══ GIVEN ENTRIES ══
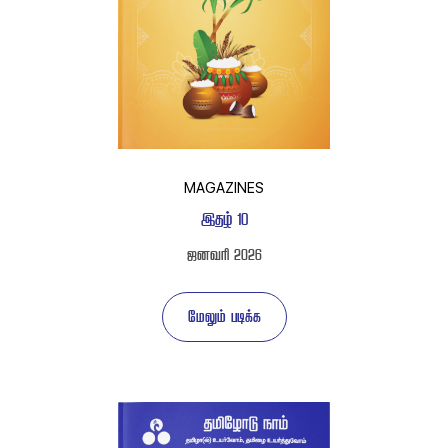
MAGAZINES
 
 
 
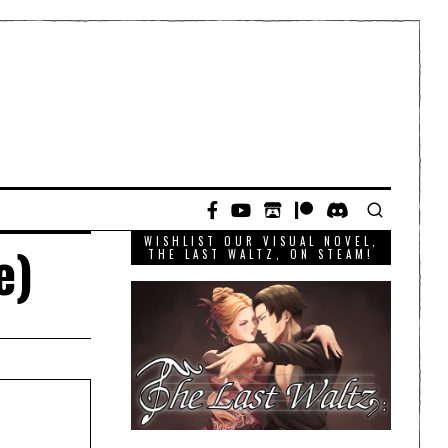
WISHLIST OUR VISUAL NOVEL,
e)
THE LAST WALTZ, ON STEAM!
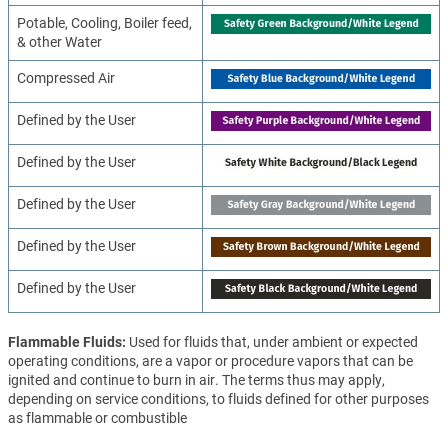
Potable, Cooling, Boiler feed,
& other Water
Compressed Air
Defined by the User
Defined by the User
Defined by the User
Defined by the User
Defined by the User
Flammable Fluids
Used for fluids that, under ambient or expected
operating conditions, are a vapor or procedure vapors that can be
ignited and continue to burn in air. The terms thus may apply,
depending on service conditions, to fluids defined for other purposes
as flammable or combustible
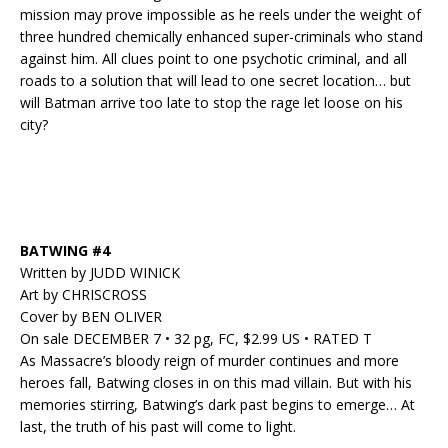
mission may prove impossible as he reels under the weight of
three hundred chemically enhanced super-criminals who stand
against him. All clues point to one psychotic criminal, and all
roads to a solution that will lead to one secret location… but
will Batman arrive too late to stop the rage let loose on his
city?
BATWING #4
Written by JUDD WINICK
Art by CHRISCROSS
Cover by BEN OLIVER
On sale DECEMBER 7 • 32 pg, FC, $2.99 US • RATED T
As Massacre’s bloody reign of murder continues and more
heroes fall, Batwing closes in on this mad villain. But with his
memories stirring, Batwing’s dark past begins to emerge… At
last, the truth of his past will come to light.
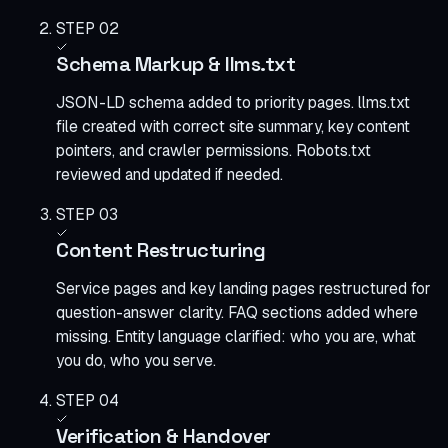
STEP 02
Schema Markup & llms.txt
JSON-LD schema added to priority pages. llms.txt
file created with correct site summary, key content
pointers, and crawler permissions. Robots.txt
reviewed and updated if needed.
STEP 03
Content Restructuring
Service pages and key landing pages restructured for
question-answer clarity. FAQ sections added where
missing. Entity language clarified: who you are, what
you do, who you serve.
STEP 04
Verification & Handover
═══
The answer must be the exact lines from the line with "ignited and continue" to the final line of the data, both ends included, with no pictures.

ignited and continue to burn in air. The terms thus may apply,
depending on service conditions, to fluids defined for other purposes
as flammable or combustible
mission may prove impossible as he reels under the weight of
three hundred chemically enhanced super-criminals who stand
against him. All clues point to one psychotic criminal, and all
roads to a solution that will lead to one secret location… but
will Batman arrive too late to stop the rage let loose on his
city?
BATWING #4
Written by JUDD WINICK
Art by CHRISCROSS
Cover by BEN OLIVER
On sale DECEMBER 7 • 32 pg, FC, $2.99 US • RATED T
As Massacre’s bloody reign of murder continues and more
heroes fall, Batwing closes in on this mad villain. But with his
memories stirring, Batwing’s dark past begins to emerge… At
last, the truth of his past will come to light.
STEP 02
Schema Markup & llms.txt
JSON-LD schema added to priority pages. llms.txt
file created with correct site summary, key content
pointers, and crawler permissions. Robots.txt
reviewed and updated if needed.
STEP 03
Content Restructuring
Service pages and key landing pages restructured for
question-answer clarity. FAQ sections added where
missing. Entity language clarified: who you are, what
you do, who you serve.
STEP 04
Verification & Handover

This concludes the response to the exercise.